Estive cá a matutar com os meus botões, a procurar lembrar-me de paixões avassaladoras, daquelas que se cozinha como a mousse Alsa, passo a publicidade em nome do imaginário de toda uma geração, que se inventa com estranhos com quem nos cruzamos na rua, quase de relance, fenómeno que, estou em crer, sucede com muito maior frequência com os homens quando se cruzam com belas desconhecidas (que me perdoem os homossexuais a discriminação, tal prende-se momentaneamente com a necessidade de reduzir o pensamento a um estereótipo, já que daqui não sairá nada de criativo e original).
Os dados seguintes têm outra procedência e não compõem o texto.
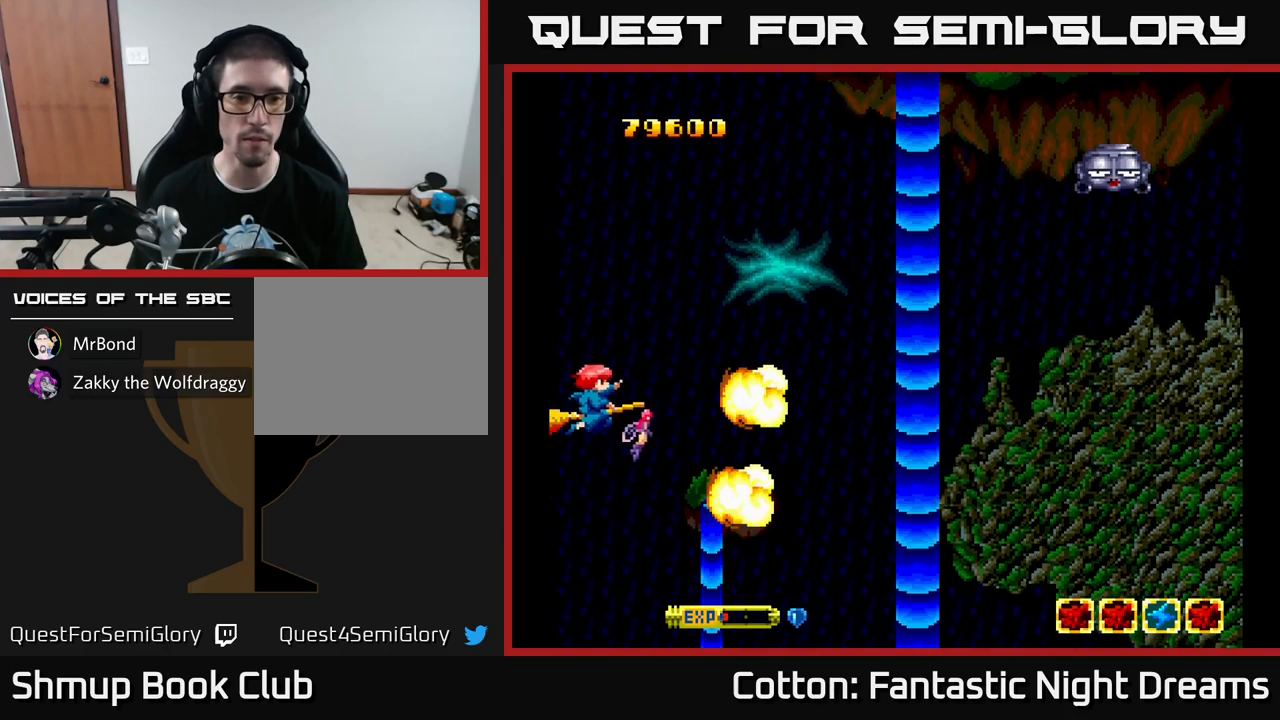
{"buttons": ["DPAD_LEFT"], "left_stick": "center", "right_stick": "center", "events": [[50, "DPAD_RIGHT", "down"], [150, "DPAD_DOWN", "down"], [300, "DPAD_DOWN", "up"], [300, "DPAD_RIGHT", "up"], [350, "DPAD_LEFT", "down"], [350, "DPAD_UP", "down"], [384, "DPAD_UP", "up"]]}
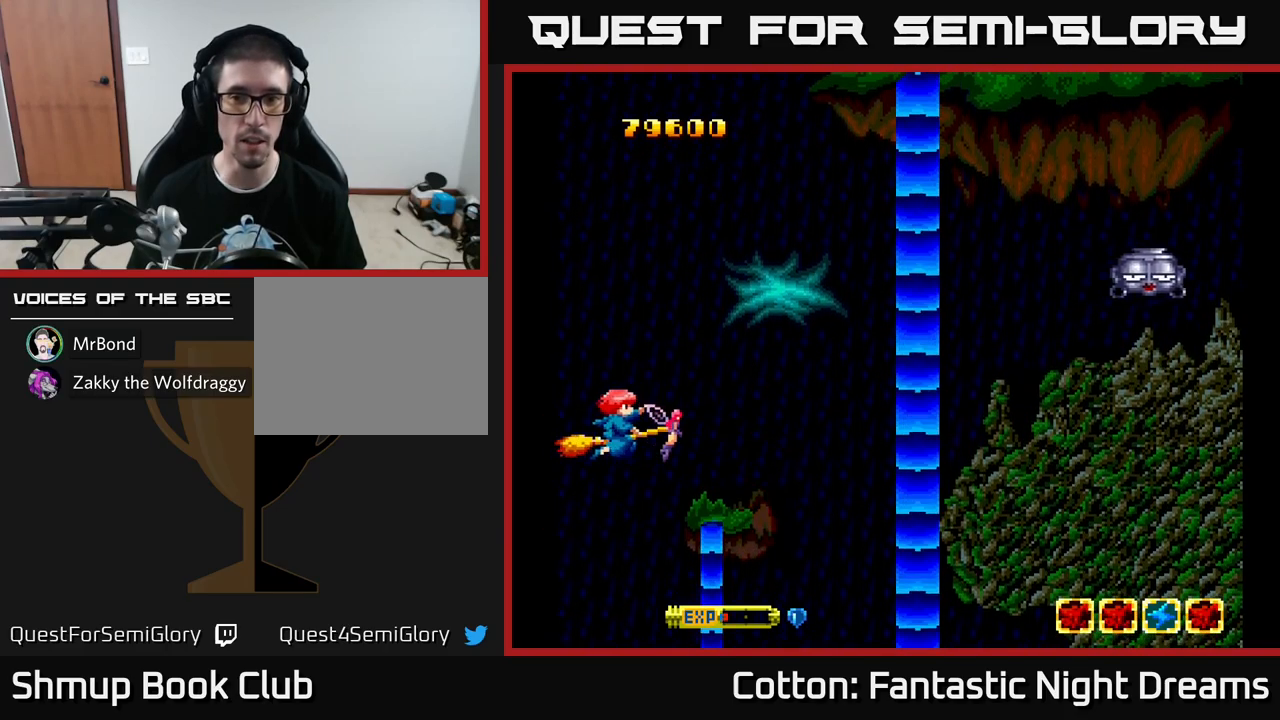
{"buttons": ["DPAD_UP"], "left_stick": "center", "right_stick": "center", "events": [[17, "DPAD_LEFT", "up"], [34, "DPAD_DOWN", "down"], [84, "DPAD_RIGHT", "down"], [117, "DPAD_DOWN", "up"], [467, "DPAD_RIGHT", "up"], [484, "DPAD_UP", "down"]]}
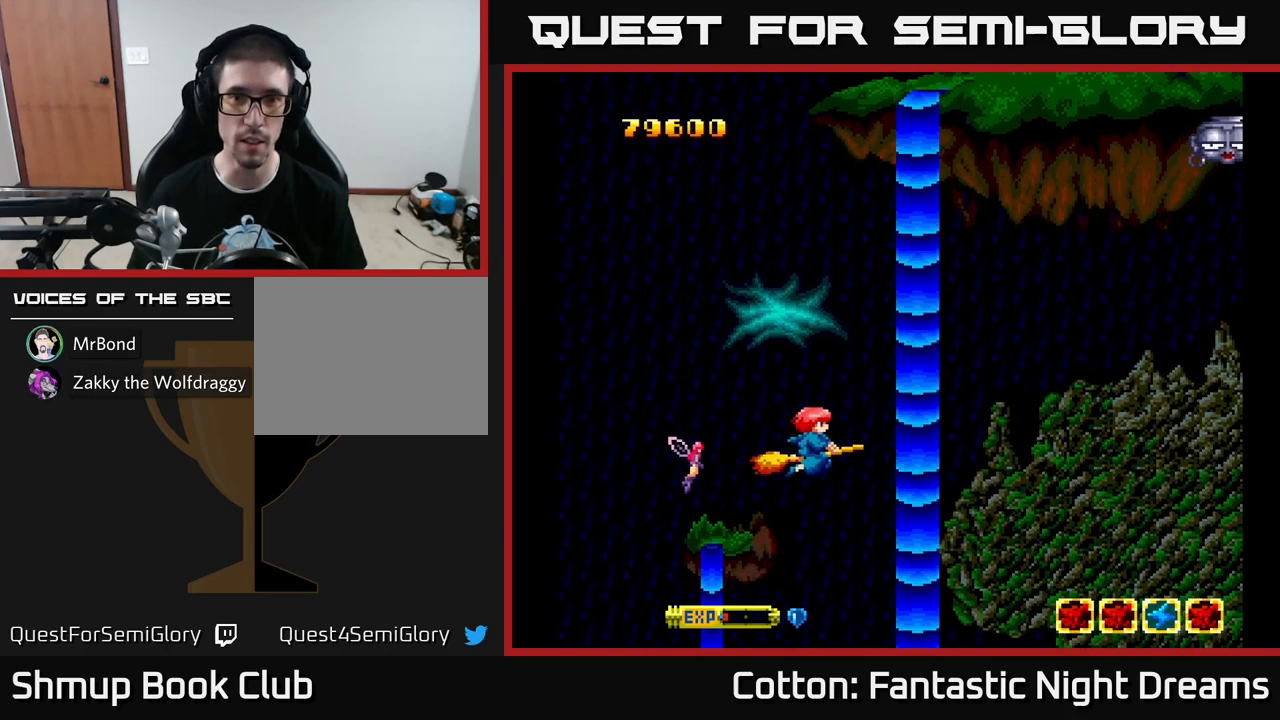
{"buttons": [], "left_stick": "center", "right_stick": "center", "events": [[134, "DPAD_RIGHT", "down"], [167, "DPAD_UP", "up"], [250, "DPAD_RIGHT", "up"], [267, "DPAD_UP", "down"], [350, "DPAD_UP", "up"]]}
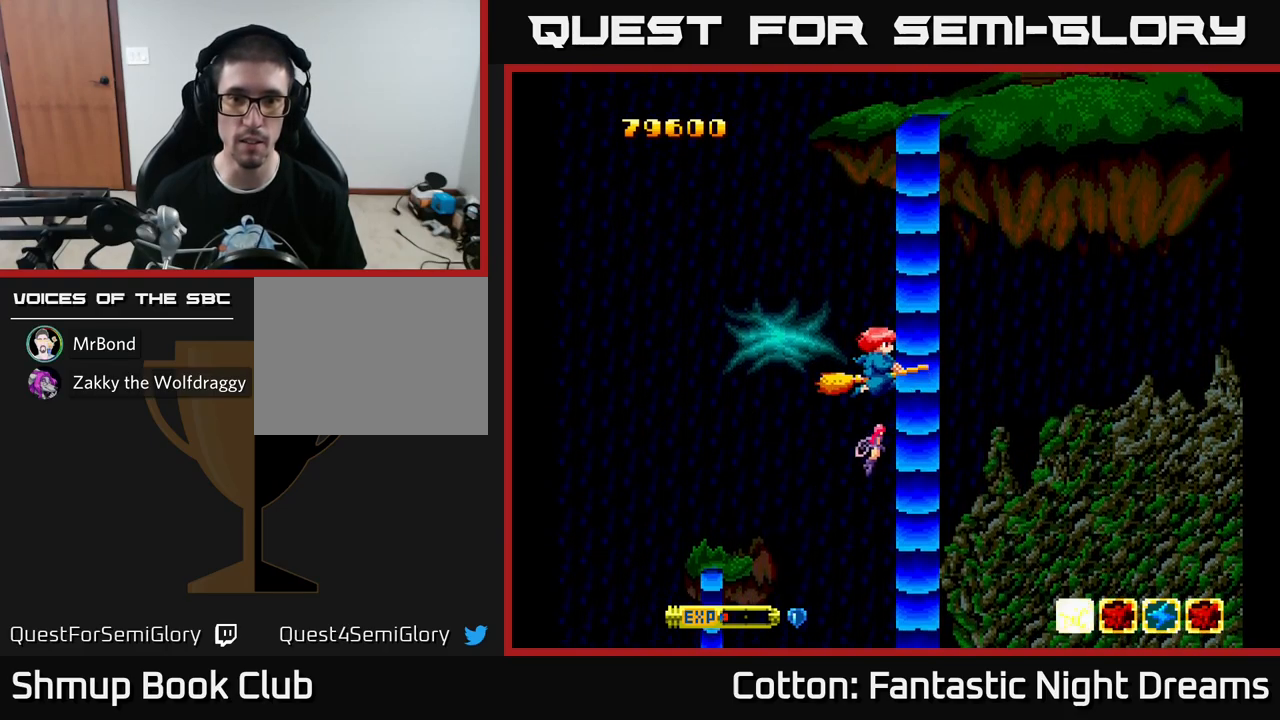
{"buttons": [], "left_stick": "center", "right_stick": "center", "events": [[150, "DPAD_RIGHT", "down"], [350, "DPAD_RIGHT", "up"], [367, "DPAD_UP", "down"], [484, "DPAD_UP", "up"]]}
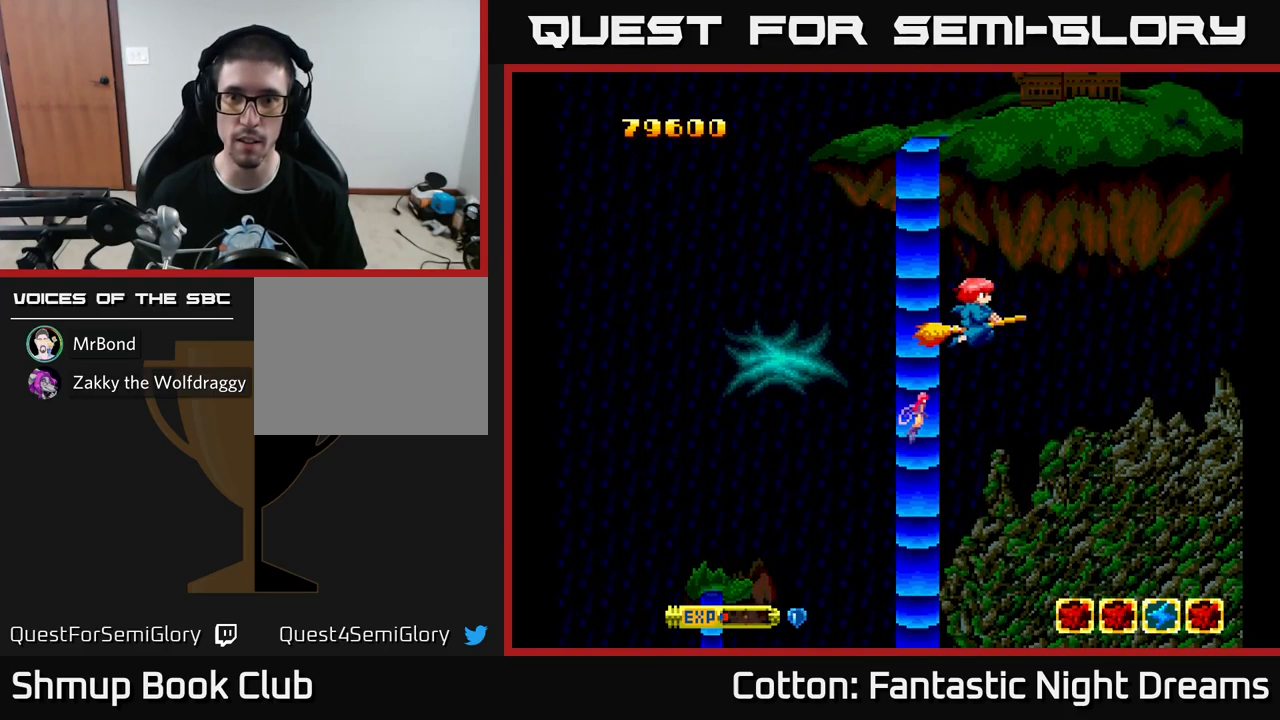
{"buttons": [], "left_stick": "center", "right_stick": "center", "events": [[334, "DPAD_RIGHT", "down"], [467, "DPAD_RIGHT", "up"]]}
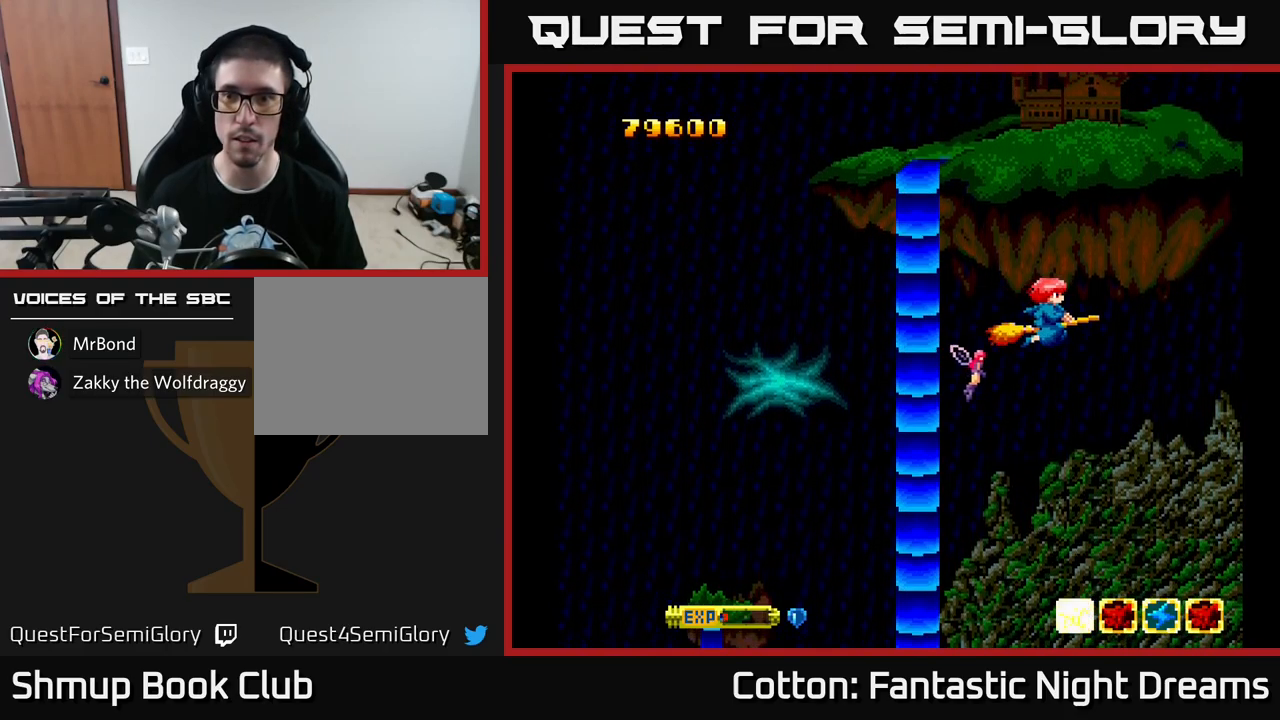
{"buttons": [], "left_stick": "center", "right_stick": "center", "events": []}
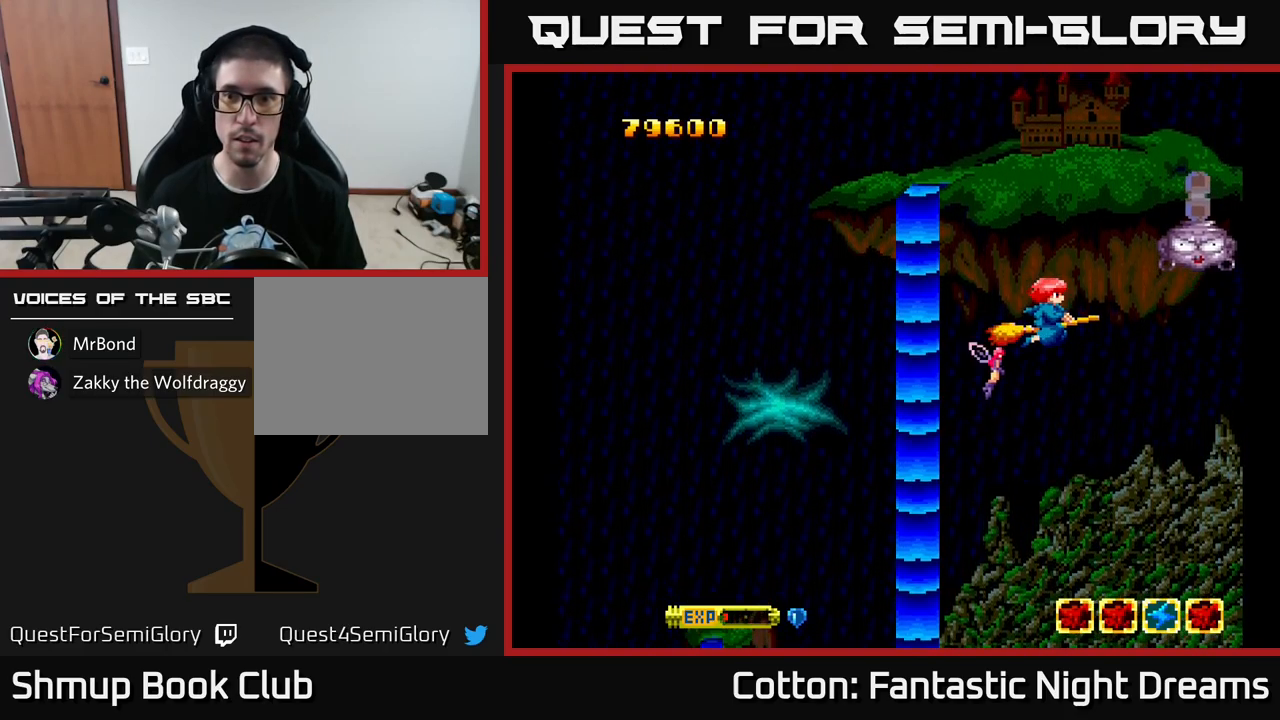
{"buttons": ["Y", "DPAD_DOWN"], "left_stick": "center", "right_stick": "center", "events": [[67, "DPAD_UP", "down"], [84, "Y", "down"], [334, "DPAD_UP", "up"], [367, "DPAD_DOWN", "down"]]}
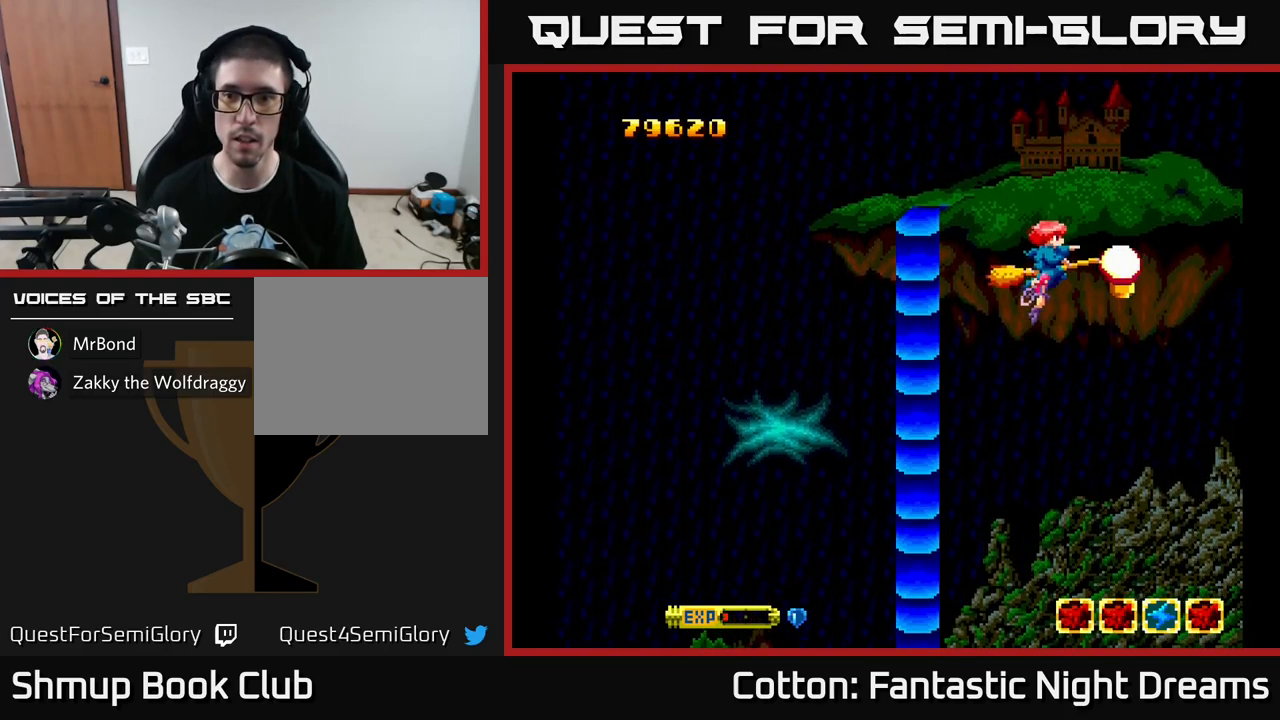
{"buttons": ["DPAD_RIGHT"], "left_stick": "center", "right_stick": "center", "events": [[67, "DPAD_LEFT", "down"], [100, "DPAD_DOWN", "up"], [217, "Y", "up"], [250, "DPAD_LEFT", "up"], [284, "DPAD_DOWN", "down"], [300, "DPAD_RIGHT", "down"], [450, "DPAD_DOWN", "up"]]}
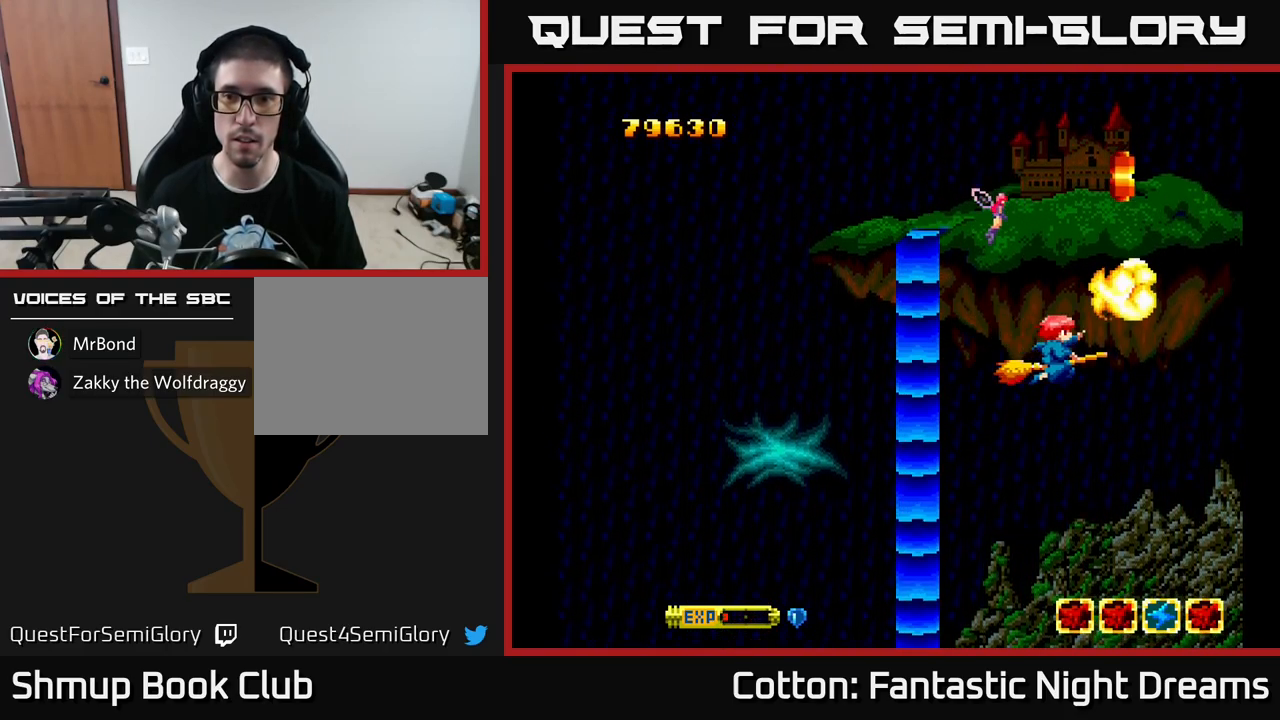
{"buttons": [], "left_stick": "center", "right_stick": "center", "events": [[34, "DPAD_RIGHT", "up"], [284, "Y", "down"], [334, "DPAD_DOWN", "down"], [334, "Y", "up"], [367, "DPAD_LEFT", "down"], [384, "DPAD_LEFT", "up"], [484, "DPAD_DOWN", "up"]]}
Não precisei de pensar muito, esse fenómeno só sucedeu comigo em duas ocasiões. Lembro-me perfeitamente dos locais e das circunstâncias em que a Vontade não superou o desejo de contemplar os belos que por mim passaram, e lembro-me que eram particularmente belos, altos e espadaúdos, bem vestidos e de olhar inteligente e indiciando bom carácter (fosse esse o caso ou não - nunca o pude confirmar). Na primeira situação tive mesmo de girar o pescoço para lá do que é socialmente aceite vindo o gesto de uma mulher que aprecia a beleza encarnada da masculinidade. Da segunda vez, e de novo atraída pelos fortes atributos que me deixaram siderada da primeira vez, fui mais longe, já que o jovem cavalheiro de ar distinto se fazia acompanhar, no Passeio Alegre, de um belo cachorrinho, pretexto por mim usado até ao limite da decência para prolongar aquele doce encantamento. Desta vez o estranho sorriu-me por momentos quando os nossos olhos se cruzaram "casualmente", já que os dois seguiamos o bichinho, cada qual em sentido oposto ao do outro, quase na dinâmica do anúncio do Impulse. Quase! Eu não tinha flores para lhe oferecer. Em ambos os casos corei até às orelhas, o calor que senti atestou-me da veracidade do que pensei e aqui escrevo. Desde esses momentos mágicos, nunca mais repetidos, que me pergunto se é assim com essa força toda que os homens se torcem na rua para olhar uma mulher bonita que passa, mesmo com a mãe, a namorada ou a mulher ao lado. Eu, por mim falo, só me deixo assim acorrentar a esse impulso irracional, mas irresístivel, quando o homem em questão reúne atributos físicos excêntricos e um ar de corresponder por dentro ao desejo forte que instigou a sua figura.